Internet au travail : faut-il sanctionner ou encourager ?
L'AFP vient de publier un article consacré à un jugement du Conseil de Prud'hommes d'Angers, rendu en juin 2008, lequel avalise le licenciement d'une salariée au motif que celle-ci a, pendant deux mois, envoyé quotidiennement quatre emails dans le cadre d'une correspondance privée - consécutivement au décès de son compagnon. L'employeur qui se défend d'avoir pris connaissance du contenu de ces emails a néanmoins « estimé » que leur rédaction représentait « une heure de travail négligée ». L'estimation vaut ce qu'elle vaut, reste qu'elle a convaincu la justice qui a retenu le motif réel et sérieux à l'appui du licenciement. Tout du moins en première instance.
Si d'aventure ce jugement était confirmé en appel puis en cassation, n'y aurait-il pas un risque de dérive ? Dans le cas présent, on ignore si ce licenciement est vraiment fondé. En effet, la salariée a peut-être passé une heure par jour à rédiger une longue prose, comme elle a pu tout aussi bien copier-coller le contenu de pages web et l'envoyer par email. A l'heure du web social, les dérives potentielles seraient donc nombreuses si on s'appuie seulement sur des estimations. Licenciement pour mise à jour de profil Facebook, licenciement pour tweets récurrents, licenciement pour votes sur les digg like... ce serait la porte ouverte à sanctionner des centaines de milliers de salariés. Et à diaboliser l'Internet social.

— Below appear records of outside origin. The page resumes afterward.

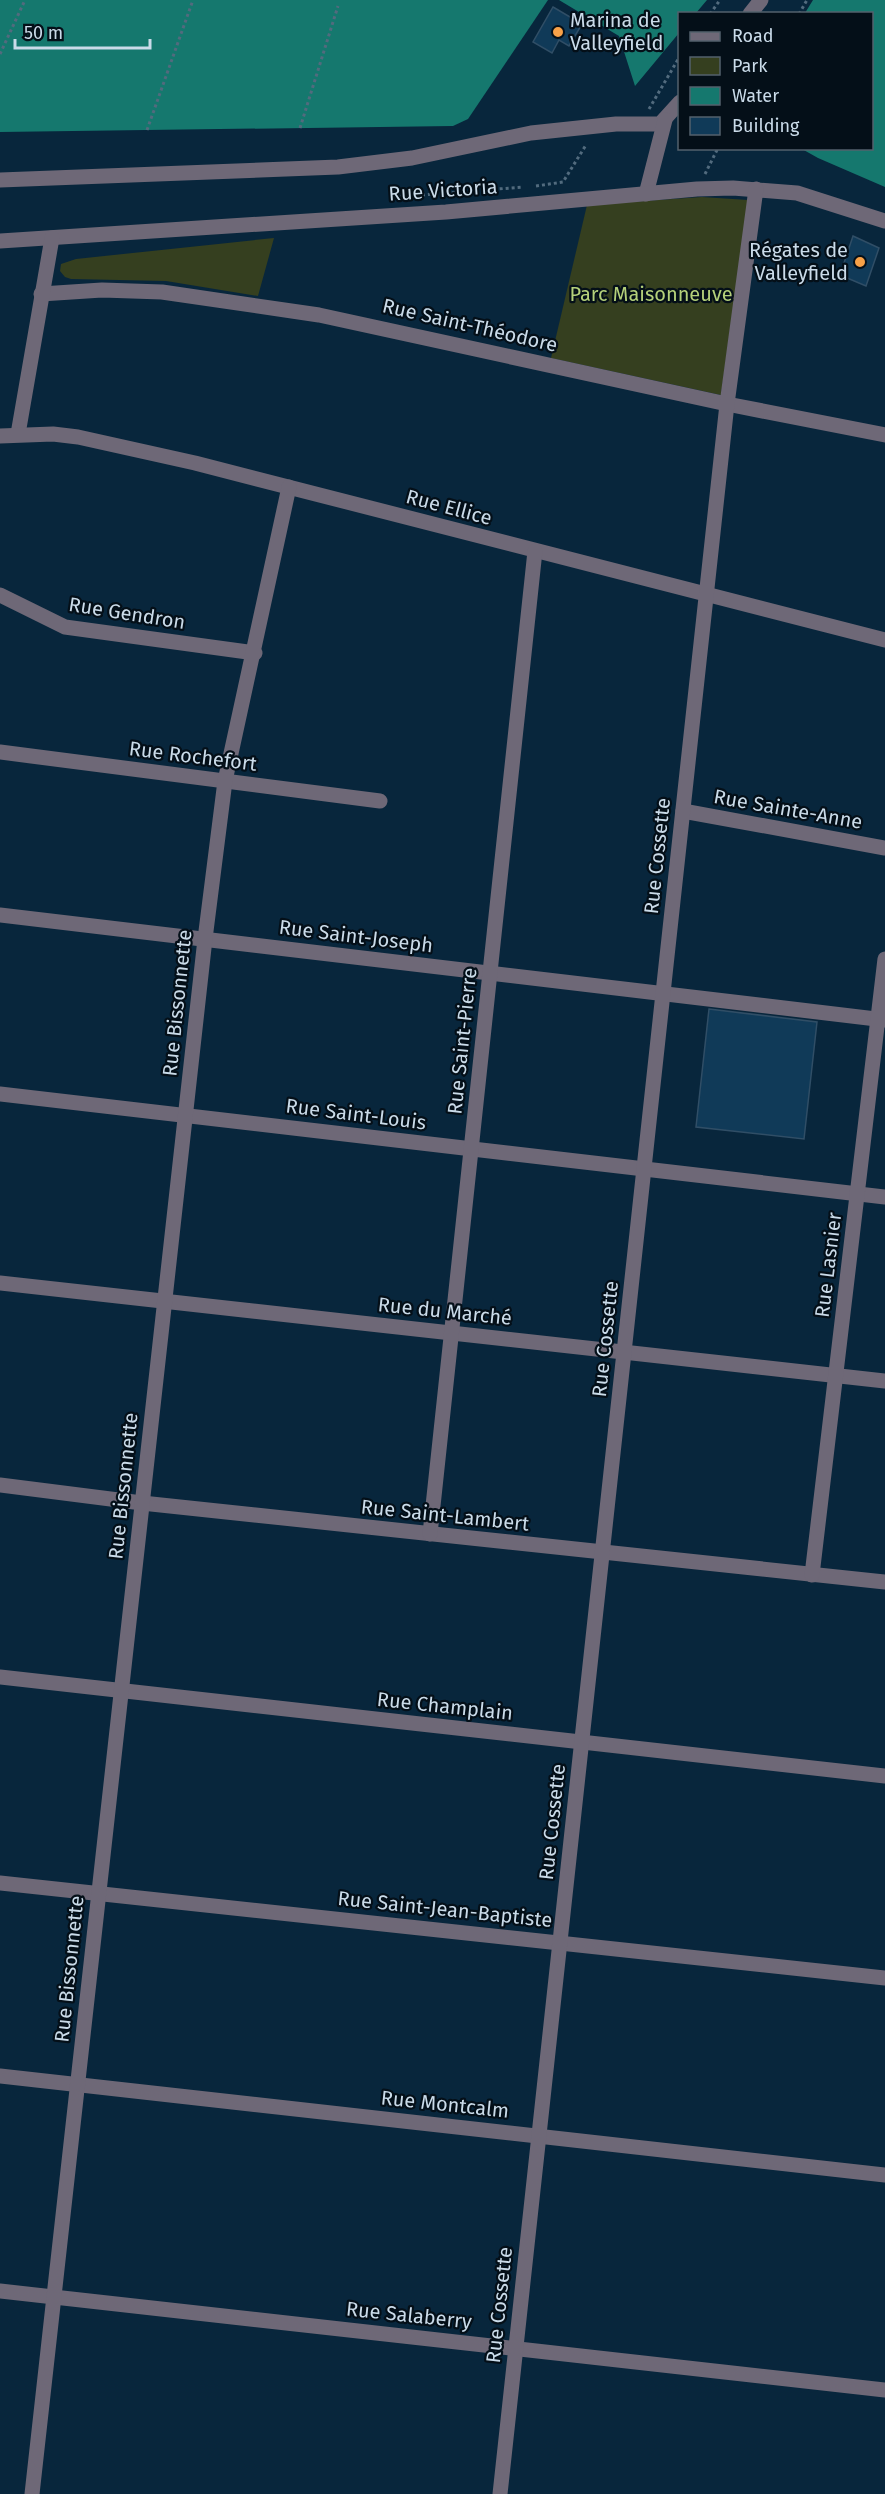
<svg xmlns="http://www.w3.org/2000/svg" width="885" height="2494" font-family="'Fira Sans',sans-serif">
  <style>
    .green { fill: #353f1f }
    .water { fill: #15786e }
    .building { fill: #103a58; stroke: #304e66; stroke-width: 1.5 }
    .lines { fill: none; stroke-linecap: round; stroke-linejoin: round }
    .path { stroke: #526b7e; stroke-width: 3; stroke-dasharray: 3 3; stroke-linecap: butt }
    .minor { stroke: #6e6877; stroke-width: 15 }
    .poi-dot { fill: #f7a148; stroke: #040f18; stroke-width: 2 }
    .labels { text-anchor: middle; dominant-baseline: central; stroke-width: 4.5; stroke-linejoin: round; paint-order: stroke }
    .poi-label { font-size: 20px; fill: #cadbe9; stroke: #040f18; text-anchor: start }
    .street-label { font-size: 20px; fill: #cadbe9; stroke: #040f18 }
    .park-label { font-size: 20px; fill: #b4d07a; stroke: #040f18 }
  </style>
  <rect width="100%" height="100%" fill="#08263c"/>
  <g class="green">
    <path d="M702,197L748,200L721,395L551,358L587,205Z"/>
    <path d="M274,238L258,296L166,281L71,279L65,277L60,271L61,264L76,259Z"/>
  </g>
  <g class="water">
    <path d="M0,0H548L468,119L453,126L0,132Z"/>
    <path d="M559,0H707L696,13L680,14L679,33L635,86L619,36Z"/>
    <path d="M813,0H885V187L818,158L802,149L872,148V14L805,13Z"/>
  </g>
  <g class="building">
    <path d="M553,7L582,24L569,46L559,40L552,53L533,42Z"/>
    <path d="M853,236L879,248L866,286L840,275Z"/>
    <path d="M709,1009L817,1022L804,1139L696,1127Z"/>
  </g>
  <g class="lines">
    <g class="path">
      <path d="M710,14L720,0"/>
      <path d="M799,14L807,0"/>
      <path d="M0,54L25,0"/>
      <path d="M649,109L680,56"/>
      <path d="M300,128L338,6"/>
      <path d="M147,130L193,0"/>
      <path d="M705,174L718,148"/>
      <path d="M536,186L563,182L586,145"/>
      <path d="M398,197L523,187"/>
    </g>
    <g class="minor">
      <path d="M750,14L761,0"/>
      <path d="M0,180L338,167L412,158L531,133L616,124H660L680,102"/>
      <path d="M646,194L665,120"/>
      <path d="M0,241L446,212L697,189L733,188L797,193L885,221"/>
      <path d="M41,294L102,290L162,292L319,315L727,404L885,435"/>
      <path d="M18,434L52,238"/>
      <path d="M0,436L53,434L78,437L195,463L885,640"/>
      <path d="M0,595L65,627L255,653"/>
      <path d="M0,752L380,801"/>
      <path d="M683,811L885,848"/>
      <path d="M0,915L885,1020"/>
      <path d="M0,1094L885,1197"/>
      <path d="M0,1283L885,1381"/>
      <path d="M0,1485L142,1503L885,1582"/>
      <path d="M430,1534L535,551"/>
      <path d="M812,1575L885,959"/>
      <path d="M0,1677L885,1776"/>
      <path d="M0,1883L885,1978"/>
      <path d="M0,2076L885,2175"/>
      <path d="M0,2291L885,2390"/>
      <path d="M32,2494L205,939L225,781L289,487"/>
      <path d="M500,2494L727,404L756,189"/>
    </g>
  </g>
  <g class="poi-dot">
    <circle cx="558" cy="32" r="6"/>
    <circle cx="860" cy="262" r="6"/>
  </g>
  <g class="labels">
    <g class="poi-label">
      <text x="570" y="20">Marina de<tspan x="570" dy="23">Valleyfield</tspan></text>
      <text x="848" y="250" text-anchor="end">Régates de<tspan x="848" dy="23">Valleyfield</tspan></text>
    </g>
    <g class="street-label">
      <text transform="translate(443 190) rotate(-4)">Rue Victoria</text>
      <text transform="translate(470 325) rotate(13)">Rue Saint-Théodore</text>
      <text transform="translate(449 507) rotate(15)">Rue Ellice</text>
      <text transform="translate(127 613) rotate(9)">Rue Gendron</text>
      <text transform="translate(193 756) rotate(7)">Rue Rochefort</text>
      <text transform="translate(788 809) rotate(10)">Rue Sainte-Anne</text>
      <text transform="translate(657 856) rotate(-84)">Rue Cossette</text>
      <text transform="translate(356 936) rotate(7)">Rue Saint-Joseph</text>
      <text transform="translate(177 1003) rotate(-84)">Rue Bissonnette</text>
      <text transform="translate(462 1041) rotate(-84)">Rue Saint-Pierre</text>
      <text transform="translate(356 1114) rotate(7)">Rue Saint-Louis</text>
      <text transform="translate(828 1265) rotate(-83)">Rue Lasnier</text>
      <text transform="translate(445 1311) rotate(6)">Rue du Marché</text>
      <text transform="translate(605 1339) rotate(-84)">Rue Cossette</text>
      <text transform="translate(123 1486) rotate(-84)">Rue Bissonnette</text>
      <text transform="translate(445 1515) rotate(6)">Rue Saint-Lambert</text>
      <text transform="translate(445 1706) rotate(6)">Rue Champlain</text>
      <text transform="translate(552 1822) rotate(-84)">Rue Cossette</text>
      <text transform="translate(445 1909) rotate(6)">Rue Saint-Jean-Baptiste</text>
      <text transform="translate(69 1969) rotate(-84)">Rue Bissonnette</text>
      <text transform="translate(445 2104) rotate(6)">Rue Montcalm</text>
      <text transform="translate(499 2305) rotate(-84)">Rue Cossette</text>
      <text transform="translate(409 2315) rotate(6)">Rue Salaberry</text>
    </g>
    <g class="park-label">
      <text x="651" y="294">Parc Maisonneuve</text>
    </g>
  </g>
  <rect x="678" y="12" width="195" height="138" fill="#040f18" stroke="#53616c" stroke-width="1.5"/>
  <rect x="690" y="32" width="30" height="9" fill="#6e6877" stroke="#53616c" stroke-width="1.5"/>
  <text x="732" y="42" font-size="18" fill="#cadbe9">Road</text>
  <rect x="690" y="57" width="30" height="18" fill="#353f1f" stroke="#53616c" stroke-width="1.5"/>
  <text x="732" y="72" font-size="18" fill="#cadbe9">Park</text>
  <rect x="690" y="87" width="30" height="18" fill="#15786e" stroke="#53616c" stroke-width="1.5"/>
  <text x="732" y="102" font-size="18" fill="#cadbe9">Water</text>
  <rect x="690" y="117" width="30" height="18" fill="#103a58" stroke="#53616c" stroke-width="1.5"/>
  <text x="732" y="132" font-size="18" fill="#cadbe9">Building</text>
  <path d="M15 39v9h135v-9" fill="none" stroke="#cadbe9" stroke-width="3"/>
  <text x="24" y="39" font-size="18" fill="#cadbe9" stroke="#040f18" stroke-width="4.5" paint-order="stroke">50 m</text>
</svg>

Plus largement et surtout, ce jugement n'est-il pas révélateur de la perception qu'ont les entreprises - françaises - d'Internet ? Nombre d'entre-elles continuent de percevoir le web comme un espace récréatif, grand consommateur de productivité pour leurs salariés. Or, n'est-ce pas tout le contraire ? Les salariés n'ont-ils pas vocation à se former, à augmenter leurs compétences et à contribuer à l'image et au développement de l'entreprise sur Internet ? N'y a t'il pas plus à gagner avec le web 2.0 pour les entreprises qu'à y perdre ?

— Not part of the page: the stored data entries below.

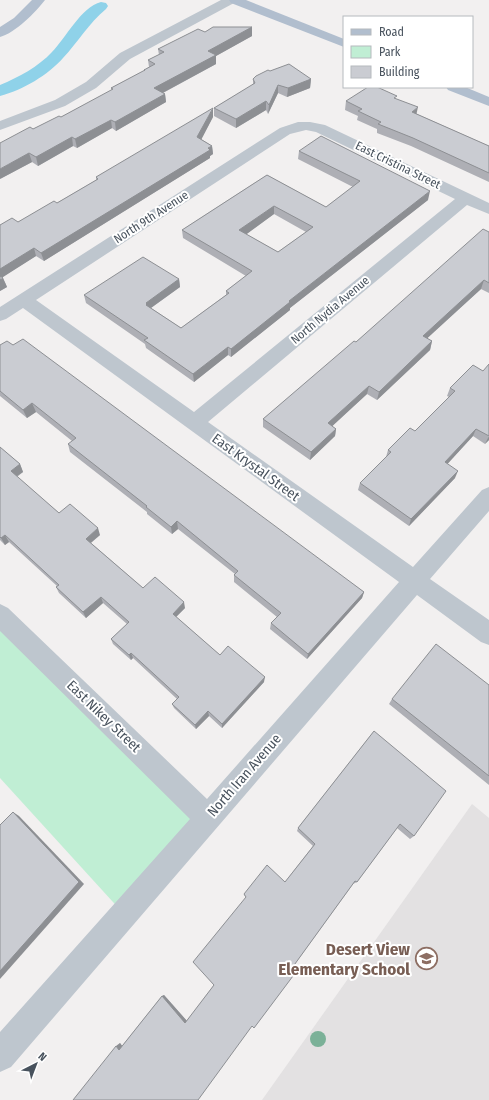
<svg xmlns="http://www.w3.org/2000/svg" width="489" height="1100" font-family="'Fira Sans Condensed',sans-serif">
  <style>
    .education { fill: #e3e1e2 }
    .green { fill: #c0eed4 }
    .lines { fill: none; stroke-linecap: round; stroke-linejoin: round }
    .canal { fill: #8fd2e9; fill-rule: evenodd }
    .minor { fill: #bec6ce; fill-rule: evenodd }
    .major { fill: #b1bece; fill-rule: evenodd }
    .tree { fill: #7bb198 }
    .wall { fill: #aeafb5; fill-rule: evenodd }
    .shaded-wall { fill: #8d8f93 }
    .building { fill: #caccd2; stroke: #8d8f93; fill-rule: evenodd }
    .labels { text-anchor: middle; stroke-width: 4; stroke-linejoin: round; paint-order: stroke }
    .far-street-label { font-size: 12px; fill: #48525d; stroke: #fff }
    .street-label { font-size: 14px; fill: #48525d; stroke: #fff }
    .near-education-label { font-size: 17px; font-weight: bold; fill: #785e54; stroke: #fff; text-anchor: end }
  </style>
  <rect width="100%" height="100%" fill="#f2f0f0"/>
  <path class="education" d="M 472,804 L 489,818 L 489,1100 L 262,1100 Z"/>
  <path class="green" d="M 0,615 L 207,817 L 123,913 L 0,778 Z"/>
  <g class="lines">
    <path class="canal" d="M 101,2 L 106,3 L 108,6 L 106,9 C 89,23 78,42 63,58 C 48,75 23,90 0,96 L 0,85 C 19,77 38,67 52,52 C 66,38 81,7 101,2 Z"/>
    <g class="minor">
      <path d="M 221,0 L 236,0 L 234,3 L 130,59 L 96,88 L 65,106 L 0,130 L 0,121 L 55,100 L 86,82 L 120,53 Z"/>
      <path d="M 298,122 L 310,122 L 325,125 L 489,203 L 489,214 L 467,205 L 208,422 L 413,567 L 482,490 L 489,487 L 489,511 L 430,579 L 489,620 L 489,645 L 481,642 L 417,595 L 11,1067 L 0,1072 L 0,1032 L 190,819 L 0,631 L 0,604 L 8,608 L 207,799 L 399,582 L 23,308 L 6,319 L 0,321 L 0,307 L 280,128 ZM 306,130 L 316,132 L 455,199 L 194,412 L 36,300 L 290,134 Z"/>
    </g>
    <g class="major">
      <path d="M 32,0 L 45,0 C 36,12 15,33 0,37 L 0,27 L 14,18 Z"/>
      <path d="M 229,0 L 246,0 L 344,39 L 344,47 L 231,3 Z"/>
      <path d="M 446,87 L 465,87 L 489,97 L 489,106 L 448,90 Z"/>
    </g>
  </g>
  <circle class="tree" cx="318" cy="1039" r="8"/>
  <g class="wall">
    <path d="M 252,27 L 252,36 L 216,56 L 216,64 L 163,93 L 165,94 L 166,102 L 116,131 L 112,128 L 77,148 L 73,146 L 38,166 L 32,162 L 0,179 L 33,129 L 61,117 L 112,91 L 111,88 L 144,71 L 144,70 L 149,67 L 148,60 L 159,55 L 158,49 L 205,32 Z"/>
    <path d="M 253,79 L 311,79 L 310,88 L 287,97 L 278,93 L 268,114 L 266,110 L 236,128 L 214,116 L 214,108 L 253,85 Z"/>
    <path d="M 396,99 L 417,114 L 489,146 L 489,182 L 411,146 L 377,133 L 377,129 L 357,120 L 358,116 L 345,110 L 346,101 Z"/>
    <path d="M 213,117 L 201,139 L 212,146 L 213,154 L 210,156 L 210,158 L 44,261 L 36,256 L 2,277 L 3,278 L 7,287 L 0,291 L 0,225 L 18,222 L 57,203 L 96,180 L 96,177 Z"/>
    <path d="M 299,151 L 428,200 L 290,308 L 290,310 L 231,357 L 228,355 L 194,382 L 146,348 L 145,344 L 86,303 L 84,295 L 179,279 L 180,287 L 151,308 L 181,328 L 226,295 L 226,291 L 246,276 L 183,238 L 182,230 L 267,175 L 326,207 L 353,187 L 298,159 ZM 274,214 L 306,232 L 278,252 L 246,234 Z"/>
    <path d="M 489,232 L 489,293 L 481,289 L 427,338 L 432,341 L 430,350 L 377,400 L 367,394 L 332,426 L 336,429 L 335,436 L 310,460 L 263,427 L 263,419 Z"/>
    <path d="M 0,345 L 13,345 L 364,592 L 362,598 L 307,659 L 270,629 L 271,623 L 277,617 L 234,582 L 234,575 L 235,574 L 178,529 L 172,534 L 147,514 L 147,512 L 70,452 L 68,444 L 72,441 L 36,412 L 27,418 L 0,396 Z"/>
    <path d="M 483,371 L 489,440 L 485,444 L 473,436 L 447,464 L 455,478 L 409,526 L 358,490 L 360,483 L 386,457 L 388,450 L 415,431 L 449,397 L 447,396 L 450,388 Z"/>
    <path d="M 0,447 L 20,464 L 23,472 L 17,477 L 59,513 L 100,535 L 91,543 L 143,588 L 185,608 L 176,617 L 220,655 L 264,682 L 222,728 L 209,716 L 196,729 L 174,708 L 172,704 L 177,699 L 133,658 L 131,660 L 113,644 L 111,639 L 127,624 L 103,603 L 86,618 L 59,593 L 56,587 L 57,586 L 9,542 L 5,545 L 0,540 Z"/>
    <path d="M 489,685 L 489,785 L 389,704 L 392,699 Z"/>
    <path d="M 374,731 L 414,836 L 410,839 L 397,828 L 357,882 L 353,884 L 292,968 L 252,1026 L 73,1100 L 120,1043 L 122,1046 L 162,996 L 164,995 L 187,1021 L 214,985 L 246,897 L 244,895 L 244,894 L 285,882 L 313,846 L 297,831 L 298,828 Z"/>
  </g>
  <g class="shaded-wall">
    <path d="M 252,27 L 252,36 L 216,56 L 216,64 L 155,97 L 154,88 L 208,51 Z"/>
    <path d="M 311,79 L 310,88 L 287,97 L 288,88 Z"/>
    <path d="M 278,85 L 278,93 L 268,114 L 269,105 Z"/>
    <path d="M 165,94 L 166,102 L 116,131 L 115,122 Z"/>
    <path d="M 266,101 L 266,110 L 236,128 L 236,119 Z"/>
    <path d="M 418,107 L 416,116 L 412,112 Z"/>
    <path d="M 213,108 L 213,117 L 198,146 L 197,137 Z"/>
    <path d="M 111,120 L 112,128 L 77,148 L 75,139 Z"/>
    <path d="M 72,137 L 73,146 L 38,166 L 36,157 Z"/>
    <path d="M 212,146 L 213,154 L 210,156 L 210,158 L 44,261 L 41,253 Z"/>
    <path d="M 29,153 L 32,162 L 0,179 L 0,169 Z"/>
    <path d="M 430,191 L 428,200 L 290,308 L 290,310 L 231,357 L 231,349 L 289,301 Z"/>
    <path d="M 274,206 L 274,214 L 240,239 L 239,230 Z"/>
    <path d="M 34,248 L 36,256 L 0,279 L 0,269 Z"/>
    <path d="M 3,278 L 7,287 L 0,291 L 0,280 Z"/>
    <path d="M 179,279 L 180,287 L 148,310 L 146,303 Z"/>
    <path d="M 484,280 L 481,289 L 421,344 L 423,336 Z"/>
    <path d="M 432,341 L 430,350 L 377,400 L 379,392 Z"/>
    <path d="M 228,347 L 228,355 L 194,382 L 193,374 Z"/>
    <path d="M 369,386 L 367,394 L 327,431 L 328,423 Z"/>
    <path d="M 32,403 L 36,412 L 27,418 L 23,410 Z"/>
    <path d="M 336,429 L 335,436 L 310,460 L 311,452 Z"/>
    <path d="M 476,429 L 473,436 L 442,470 L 445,462 Z"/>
    <path d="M 489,436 L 489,440 L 485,444 Z"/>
    <path d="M 20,464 L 23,472 L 14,478 L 11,471 Z"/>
    <path d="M 458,471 L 455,478 L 409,526 L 411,519 Z"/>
    <path d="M 177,521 L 178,529 L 172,534 L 171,527 Z"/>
    <path d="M 98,528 L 100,535 L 88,545 L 86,539 Z"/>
    <path d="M 5,535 L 9,542 L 5,545 L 1,538 Z"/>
    <path d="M 364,592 L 362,598 L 307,659 L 308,654 Z"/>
    <path d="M 101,597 L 103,603 L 86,618 L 83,612 Z"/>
    <path d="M 184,602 L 185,608 L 174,619 L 173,614 Z"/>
    <path d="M 131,653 L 133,658 L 131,660 L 129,655 Z"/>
    <path d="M 265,677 L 264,682 L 222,728 L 222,724 Z"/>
    <path d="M 208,711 L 209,716 L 196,729 L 195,725 Z"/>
    <path d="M 13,812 L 19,816 L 84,884 L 0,979 L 0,971 Z"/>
    <path d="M 164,995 L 187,1021 L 185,1023 L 162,996 Z"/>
    <path d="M 120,1043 L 123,1047 L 119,1050 L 116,1046 Z"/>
  </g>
  <g class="building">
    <path d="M 213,27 L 252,27 L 208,51 L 216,55 L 154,88 L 165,94 L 115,122 L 111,120 L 75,139 L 72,137 L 36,157 L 29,153 L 0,169 L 0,143 L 30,127 L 33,129 L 59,116 L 61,117 L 113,89 L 111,88 L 145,70 L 144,70 L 155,64 L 148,60 L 164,52 L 158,49 L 198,29 L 205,32 Z"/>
    <path d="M 289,64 L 311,79 L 288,88 L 278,85 L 269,105 L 266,101 L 236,119 L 214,108 L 255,83 L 253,79 L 256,76 L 268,70 L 270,71 Z"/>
    <path d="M 368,87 L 377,87 L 397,96 L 394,98 L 418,107 L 412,112 L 489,146 L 489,173 L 413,138 L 378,124 L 381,122 L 358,111 L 362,109 L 346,101 Z"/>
    <path d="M 213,108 L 197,137 L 212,146 L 208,148 L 210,150 L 41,253 L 34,248 L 0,269 L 0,225 L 12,218 L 18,222 L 54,201 L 57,203 L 98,179 L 96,177 Z"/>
    <path d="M 321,136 L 430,191 L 289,301 L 290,302 L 231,349 L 228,347 L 193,374 L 144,340 L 148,338 L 84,295 L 143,257 L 179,279 L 146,303 L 147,304 L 146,305 L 181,328 L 229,293 L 226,291 L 252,271 L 182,230 L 267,175 L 326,207 L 360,181 L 299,151 ZM 274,206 L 313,227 L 278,252 L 239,230 Z"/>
    <path d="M 483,229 L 489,232 L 489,283 L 484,280 L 423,336 L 432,341 L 379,392 L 369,386 L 328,423 L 336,429 L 311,452 L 263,419 L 354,341 L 356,342 Z"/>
    <path d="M 0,276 L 3,278 L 0,280 Z"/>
    <path d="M 23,339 L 364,592 L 308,654 L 271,623 L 281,613 L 234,575 L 238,571 L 177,521 L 171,527 L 146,507 L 147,506 L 68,444 L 76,438 L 32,403 L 23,410 L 0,391 L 0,345 L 7,341 L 13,345 Z"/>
    <path d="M 489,364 L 489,436 L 476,429 L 445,462 L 458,471 L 411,519 L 360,483 L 391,452 L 388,450 L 410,428 L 415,431 L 455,391 L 450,388 L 473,365 L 483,371 Z"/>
    <path d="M 0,447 L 20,464 L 11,471 L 59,513 L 70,504 L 98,528 L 86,539 L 143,588 L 155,577 L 184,602 L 173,614 L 220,655 L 228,646 L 265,677 L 222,724 L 208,711 L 195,725 L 172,704 L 179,697 L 131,653 L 129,655 L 111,639 L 129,622 L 101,597 L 83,612 L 56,587 L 59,585 L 5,535 L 1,538 L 0,537 Z"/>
    <path d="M 436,644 L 489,685 L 489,776 L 392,699 Z"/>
    <path d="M 374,731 L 446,791 L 414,836 L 400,824 L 357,882 L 355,881 L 292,968 L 296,972 L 254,1028 L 252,1026 L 198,1100 L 73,1100 L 116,1046 L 119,1050 L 162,996 L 185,1023 L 214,985 L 193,962 L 246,897 L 244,894 L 267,865 L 285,882 L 315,844 L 298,828 Z"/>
    <path d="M 13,812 L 79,882 L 0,971 L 0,825 Z"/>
  </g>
  <defs>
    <symbol id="school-ring" viewBox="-11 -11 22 22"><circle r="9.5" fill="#fff" stroke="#8d6e63" stroke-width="1.5"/><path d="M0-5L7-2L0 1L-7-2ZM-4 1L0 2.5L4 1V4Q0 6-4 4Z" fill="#8d6e63"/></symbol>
  </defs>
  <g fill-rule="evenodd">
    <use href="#school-ring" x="414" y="946" width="25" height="25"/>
  </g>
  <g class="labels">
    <g class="far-street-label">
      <text transform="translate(398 165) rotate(26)" y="4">East Cristina Street</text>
      <text transform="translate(151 217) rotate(-33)" y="4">North 9th Avenue</text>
      <text transform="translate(330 310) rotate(-40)" y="4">North Nydia Avenue</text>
    </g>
    <g class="street-label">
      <text transform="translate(256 467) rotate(36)" y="5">East Krystal Street</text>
      <text transform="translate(104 716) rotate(44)" y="5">East Nikey Street</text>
      <text transform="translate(244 775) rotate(-49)" y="5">North Iran Avenue</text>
    </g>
    <g class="near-education-label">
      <text x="410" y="955">Desert View<tspan x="410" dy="20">Elementary School</tspan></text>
    </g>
  </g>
  <rect x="343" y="16" width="130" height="72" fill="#ffffff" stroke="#b6babe"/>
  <rect x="351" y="29" width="20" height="6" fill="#b1bece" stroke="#b6babe"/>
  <text x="379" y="36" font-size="12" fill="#48525d">Road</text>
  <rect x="351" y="46" width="20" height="12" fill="#c0eed4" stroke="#b6babe"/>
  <text x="379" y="56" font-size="12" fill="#48525d">Park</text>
  <rect x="351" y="66" width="20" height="12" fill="#caccd2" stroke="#b6babe"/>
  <text x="379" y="76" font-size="12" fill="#48525d">Building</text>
  <g transform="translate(36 1064) rotate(42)" stroke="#ffffff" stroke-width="3" paint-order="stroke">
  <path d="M0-3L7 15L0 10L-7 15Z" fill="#48525d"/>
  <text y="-6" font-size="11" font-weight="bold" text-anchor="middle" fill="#48525d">N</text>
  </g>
</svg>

Ceci dit, il existe bien évidemment des motifs valables de se séparer d'un salarié qui utiliserait Internet à mauvais escient. De récents exemples aux Etats-Unis ont montré que des propos diffamatoires tenus par les salariés via Twitter ou Facebook à l'égard de leur employeur et de ses clients étaient propres à justifier un licenciement. Ces exemples témoignent de l'enjeu crucial de soigner sa communication au travers des réseaux sociaux. Or pour ce faire, il faut bien que les salariés y participent.